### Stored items
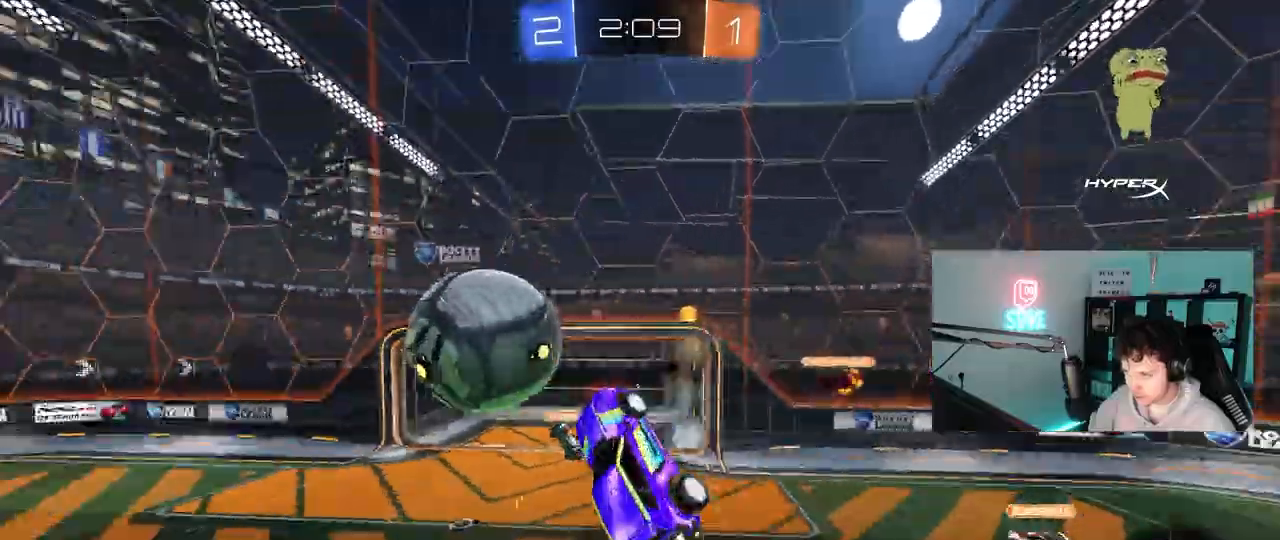
{"keys": ["d", "shift"], "mouse": [], "mouse_move": "still", "events": [[100, "a", "down"], [100, "w", "up"], [150, "d", "up"], [150, "mouse_left", "up"], [150, "shift", "down"], [233, "s", "down"], [283, "shift", "up"], [417, "a", "up"], [467, "d", "down"], [467, "s", "up"], [467, "shift", "down"]]}
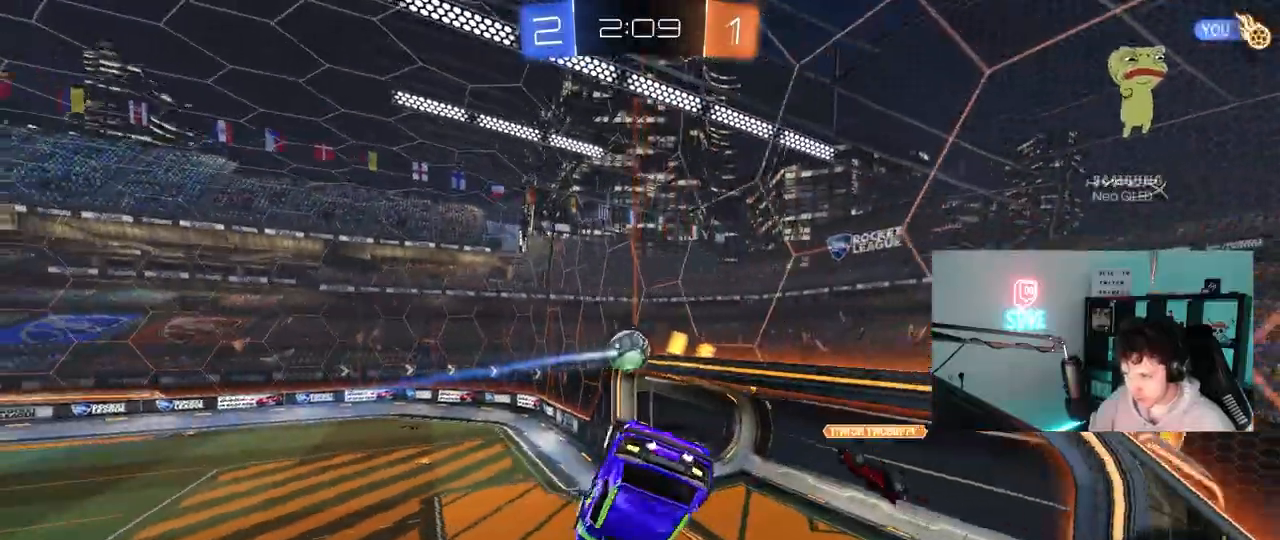
{"keys": [], "mouse": ["right"], "mouse_move": "still", "events": [[167, "w", "down"], [217, "shift", "up"], [250, "d", "up"], [300, "d", "down"], [483, "d", "up"], [483, "mouse_right", "down"], [483, "w", "up"]]}
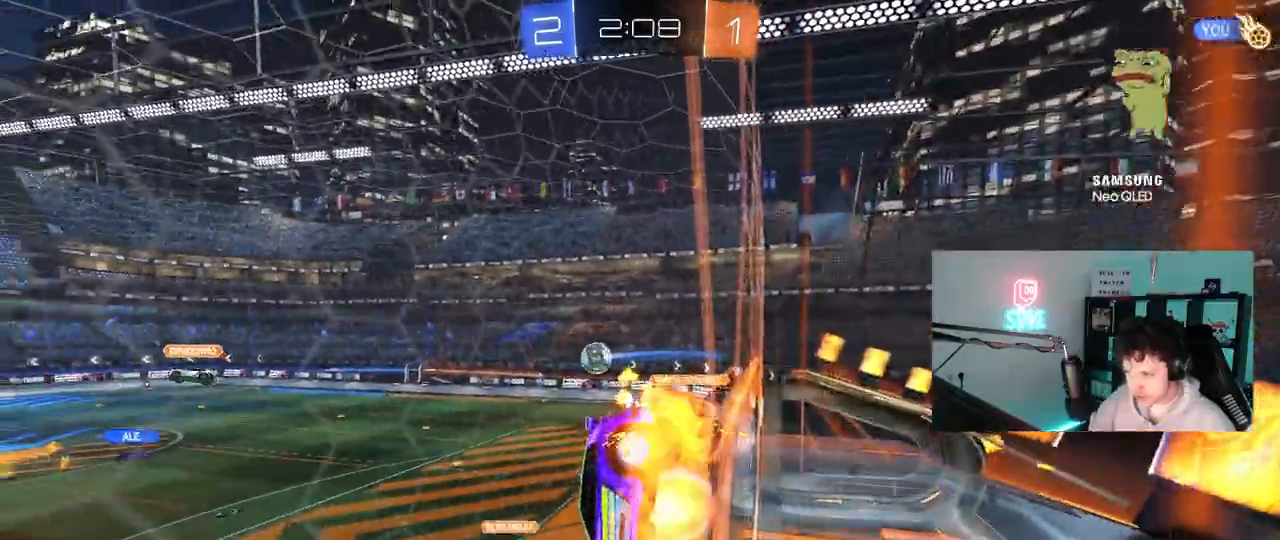
{"keys": ["d"], "mouse": [], "mouse_move": "up", "events": [[83, "mouse_left", "down"], [83, "s", "down"], [167, "d", "down"], [217, "mouse_right", "up"], [267, "a", "down"], [267, "mouse_left", "up"], [267, "shift", "down"], [317, "d", "up"], [367, "shift", "up"], [450, "a", "up"], [450, "d", "down"], [500, "s", "up"]]}
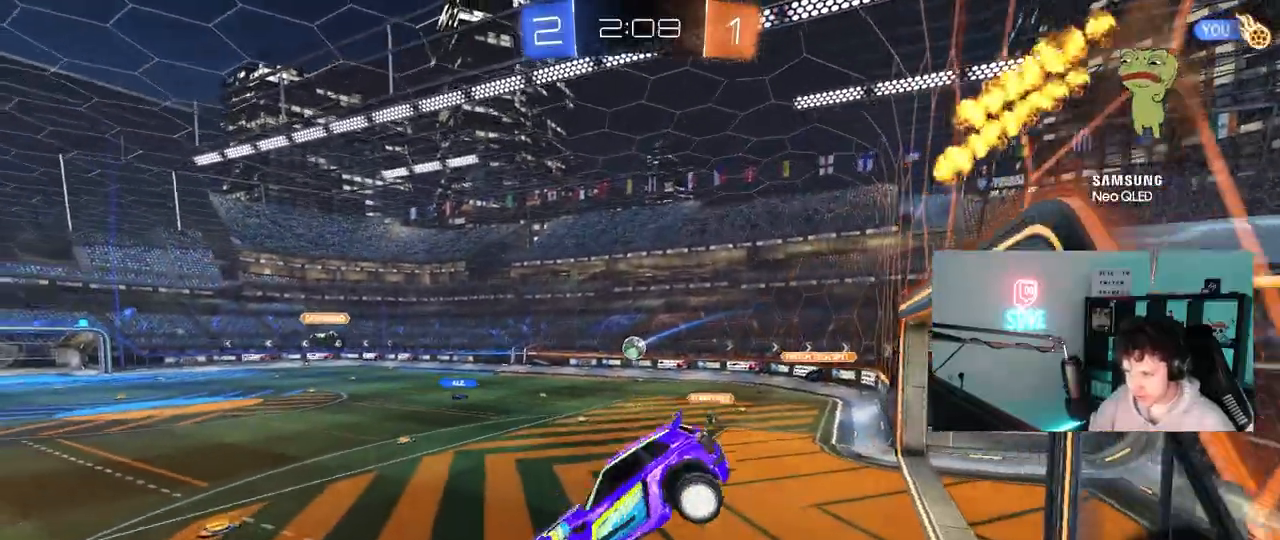
{"keys": ["w"], "mouse": ["right"], "mouse_move": "still", "events": [[333, "d", "up"], [383, "w", "down"], [467, "mouse_right", "down"]]}
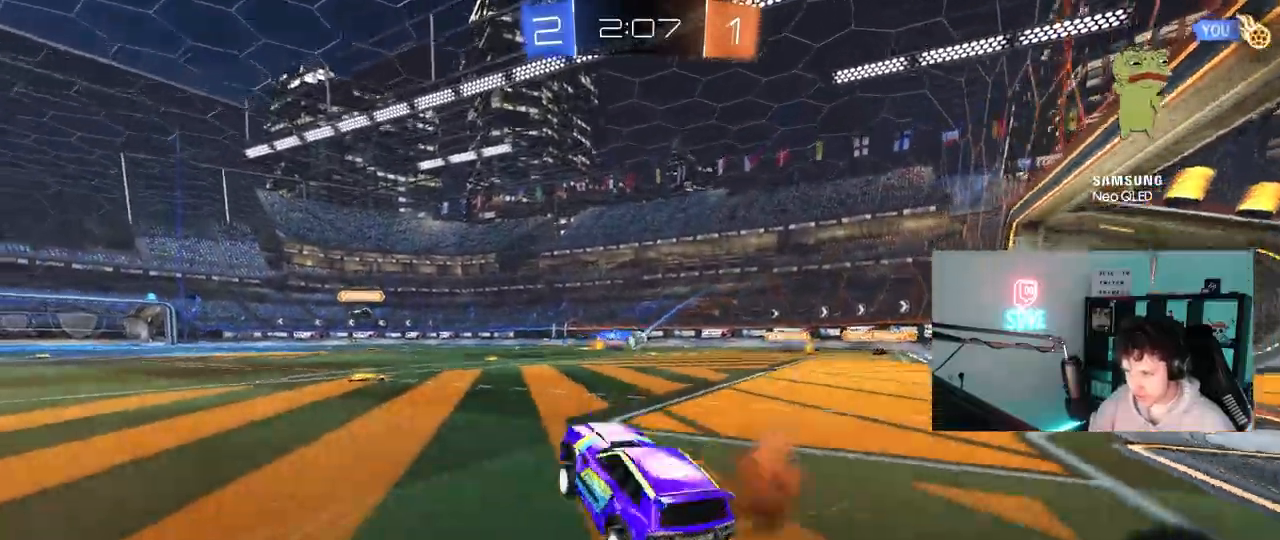
{"keys": ["d", "w"], "mouse": [], "mouse_move": "still", "events": [[117, "d", "down"], [167, "mouse_right", "up"]]}
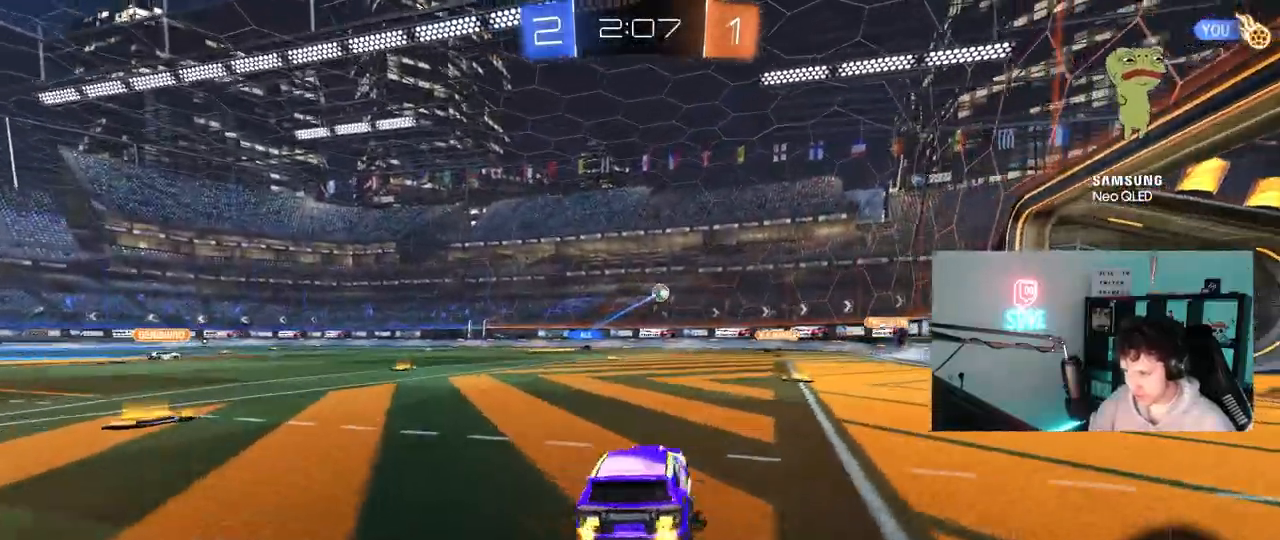
{"keys": ["a", "w"], "mouse": ["left"], "mouse_move": "still", "events": [[167, "d", "up"], [217, "mouse_left", "down"], [400, "a", "down"]]}
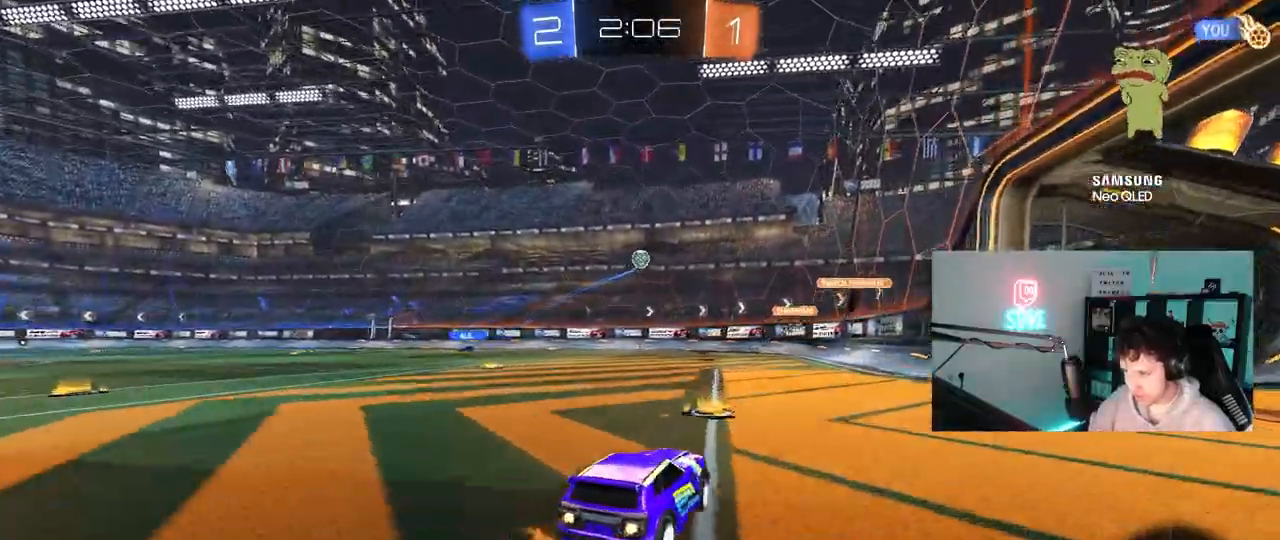
{"keys": ["a", "s", "shift"], "mouse": ["left", "right"], "mouse_move": "down-left", "events": [[100, "a", "up"], [100, "mouse_left", "up"], [100, "mouse_right", "down"], [100, "w", "up"], [200, "s", "down"], [233, "d", "down"], [283, "d", "up"], [283, "mouse_left", "down"], [333, "s", "up"], [433, "a", "down"], [433, "s", "down"], [467, "shift", "down"]]}
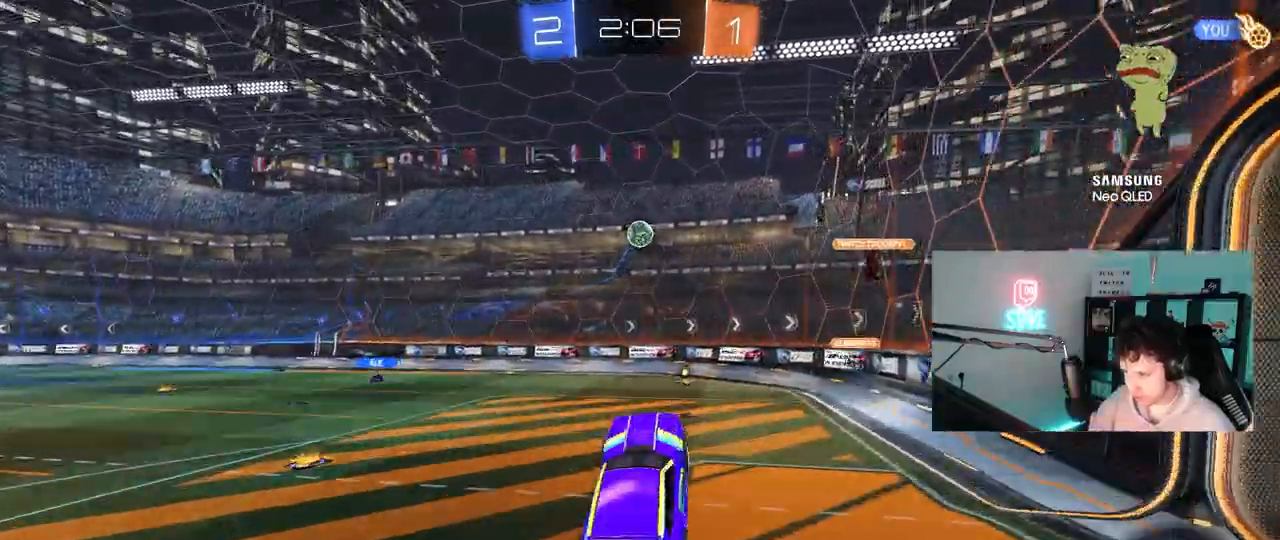
{"keys": ["a", "w"], "mouse": ["left"], "mouse_move": "still", "events": [[50, "mouse_right", "up"], [67, "a", "up"], [67, "s", "up"], [117, "shift", "up"], [167, "w", "down"], [250, "a", "down"], [300, "w", "up"], [350, "a", "up"], [400, "d", "down"], [483, "a", "down"], [483, "d", "up"], [483, "w", "down"]]}
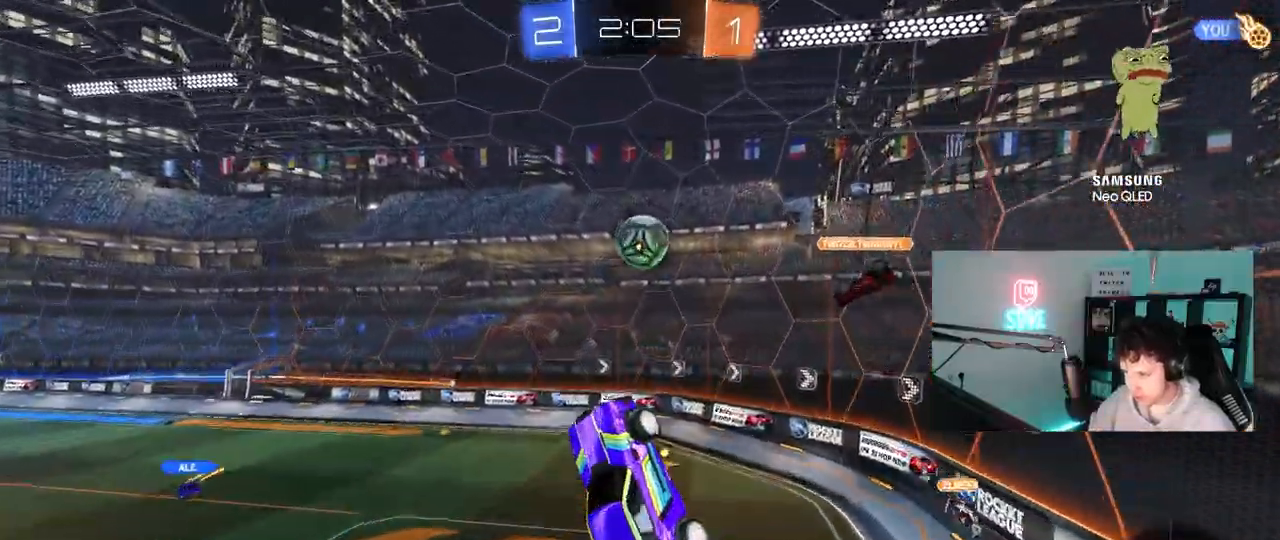
{"keys": ["a", "shift"], "mouse": [], "mouse_move": "still", "events": [[183, "d", "down"], [217, "a", "up"], [267, "a", "down"], [367, "d", "up"], [450, "mouse_left", "up"], [450, "shift", "down"], [450, "w", "up"]]}
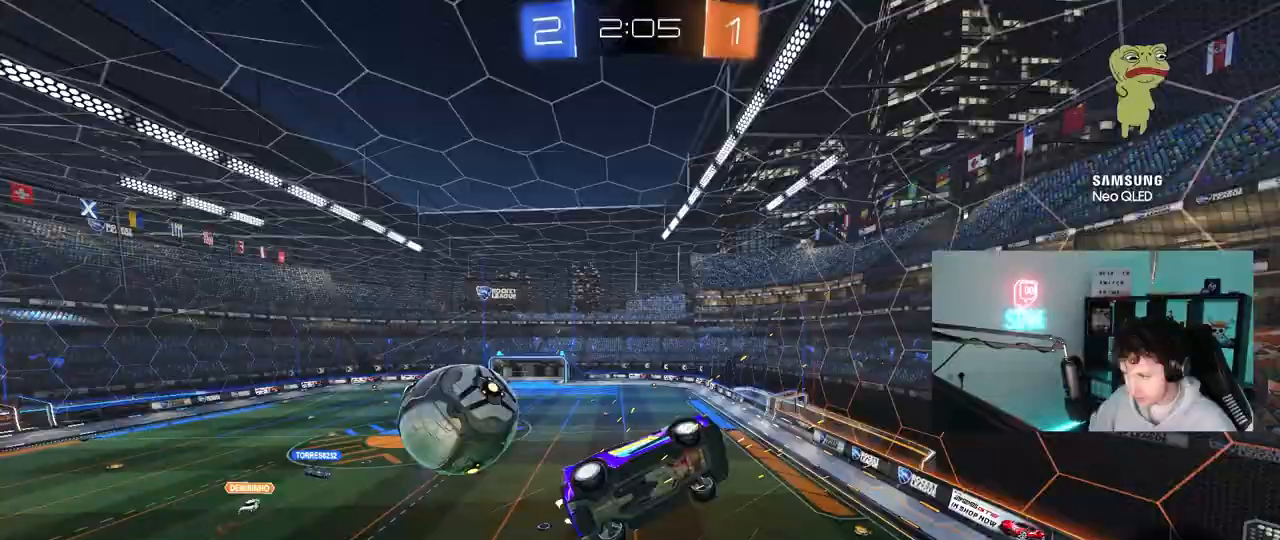
{"keys": ["d", "shift"], "mouse": [], "mouse_move": "still", "events": [[50, "s", "down"], [200, "shift", "up"], [233, "a", "up"], [283, "d", "down"], [283, "s", "up"], [383, "shift", "down"]]}
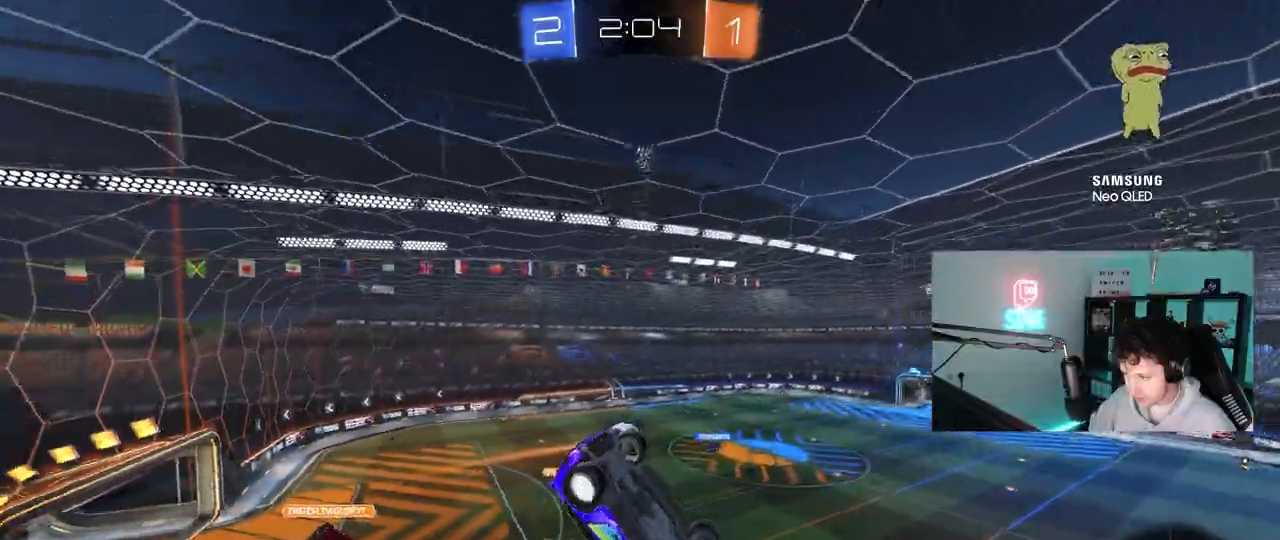
{"keys": ["a", "w"], "mouse": [], "mouse_move": "still", "events": [[17, "shift", "up"], [67, "s", "down"], [117, "s", "up"], [217, "d", "up"], [483, "a", "down"], [483, "w", "down"]]}
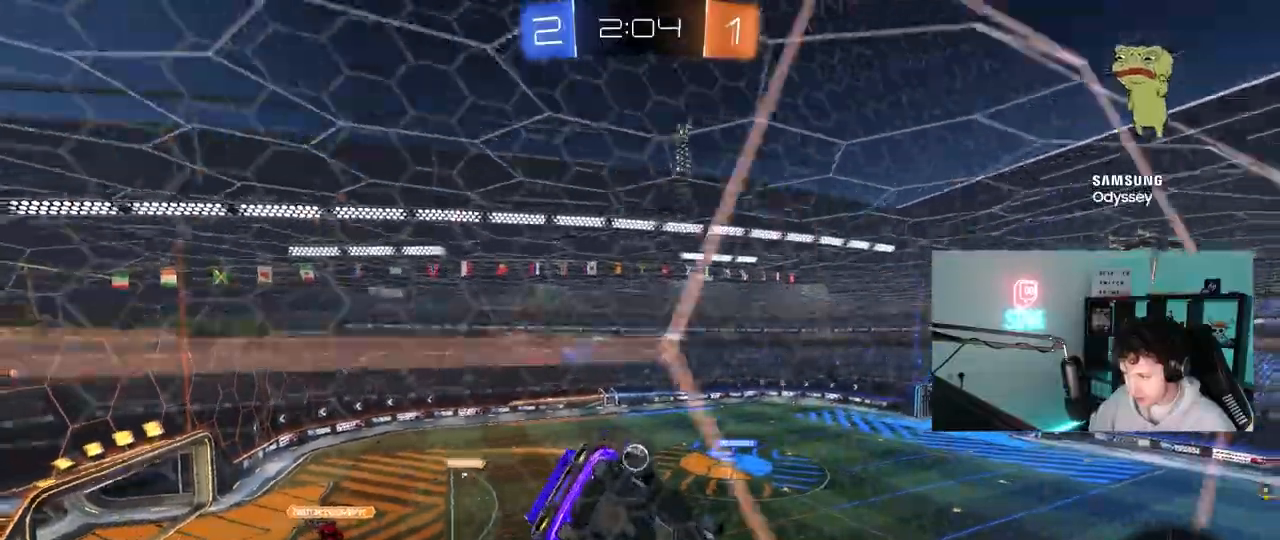
{"keys": ["d", "w"], "mouse": [], "mouse_move": "still", "events": [[83, "a", "up"], [267, "d", "down"], [317, "shift", "down"], [450, "shift", "up"]]}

### What to produce
From the first line to the last, repeat the records above exactly, leaving out the pictures.

### Answer
{"keys": ["d", "shift"], "mouse": [], "mouse_move": "still", "events": [[100, "a", "down"], [100, "w", "up"], [150, "d", "up"], [150, "mouse_left", "up"], [150, "shift", "down"], [233, "s", "down"], [283, "shift", "up"], [417, "a", "up"], [467, "d", "down"], [467, "s", "up"], [467, "shift", "down"]]}
{"keys": [], "mouse": ["right"], "mouse_move": "still", "events": [[167, "w", "down"], [217, "shift", "up"], [250, "d", "up"], [300, "d", "down"], [483, "d", "up"], [483, "mouse_right", "down"], [483, "w", "up"]]}
{"keys": ["d"], "mouse": [], "mouse_move": "up", "events": [[83, "mouse_left", "down"], [83, "s", "down"], [167, "d", "down"], [217, "mouse_right", "up"], [267, "a", "down"], [267, "mouse_left", "up"], [267, "shift", "down"], [317, "d", "up"], [367, "shift", "up"], [450, "a", "up"], [450, "d", "down"], [500, "s", "up"]]}
{"keys": ["w"], "mouse": ["right"], "mouse_move": "still", "events": [[333, "d", "up"], [383, "w", "down"], [467, "mouse_right", "down"]]}
{"keys": ["d", "w"], "mouse": [], "mouse_move": "still", "events": [[117, "d", "down"], [167, "mouse_right", "up"]]}
{"keys": ["a", "w"], "mouse": ["left"], "mouse_move": "still", "events": [[167, "d", "up"], [217, "mouse_left", "down"], [400, "a", "down"]]}
{"keys": ["a", "s", "shift"], "mouse": ["left", "right"], "mouse_move": "down-left", "events": [[100, "a", "up"], [100, "mouse_left", "up"], [100, "mouse_right", "down"], [100, "w", "up"], [200, "s", "down"], [233, "d", "down"], [283, "d", "up"], [283, "mouse_left", "down"], [333, "s", "up"], [433, "a", "down"], [433, "s", "down"], [467, "shift", "down"]]}
{"keys": ["a", "w"], "mouse": ["left"], "mouse_move": "still", "events": [[50, "mouse_right", "up"], [67, "a", "up"], [67, "s", "up"], [117, "shift", "up"], [167, "w", "down"], [250, "a", "down"], [300, "w", "up"], [350, "a", "up"], [400, "d", "down"], [483, "a", "down"], [483, "d", "up"], [483, "w", "down"]]}
{"keys": ["a", "shift"], "mouse": [], "mouse_move": "still", "events": [[183, "d", "down"], [217, "a", "up"], [267, "a", "down"], [367, "d", "up"], [450, "mouse_left", "up"], [450, "shift", "down"], [450, "w", "up"]]}
{"keys": ["d", "shift"], "mouse": [], "mouse_move": "still", "events": [[50, "s", "down"], [200, "shift", "up"], [233, "a", "up"], [283, "d", "down"], [283, "s", "up"], [383, "shift", "down"]]}
{"keys": ["a", "w"], "mouse": [], "mouse_move": "still", "events": [[17, "shift", "up"], [67, "s", "down"], [117, "s", "up"], [217, "d", "up"], [483, "a", "down"], [483, "w", "down"]]}
{"keys": ["d", "w"], "mouse": [], "mouse_move": "still", "events": [[83, "a", "up"], [267, "d", "down"], [317, "shift", "down"], [450, "shift", "up"]]}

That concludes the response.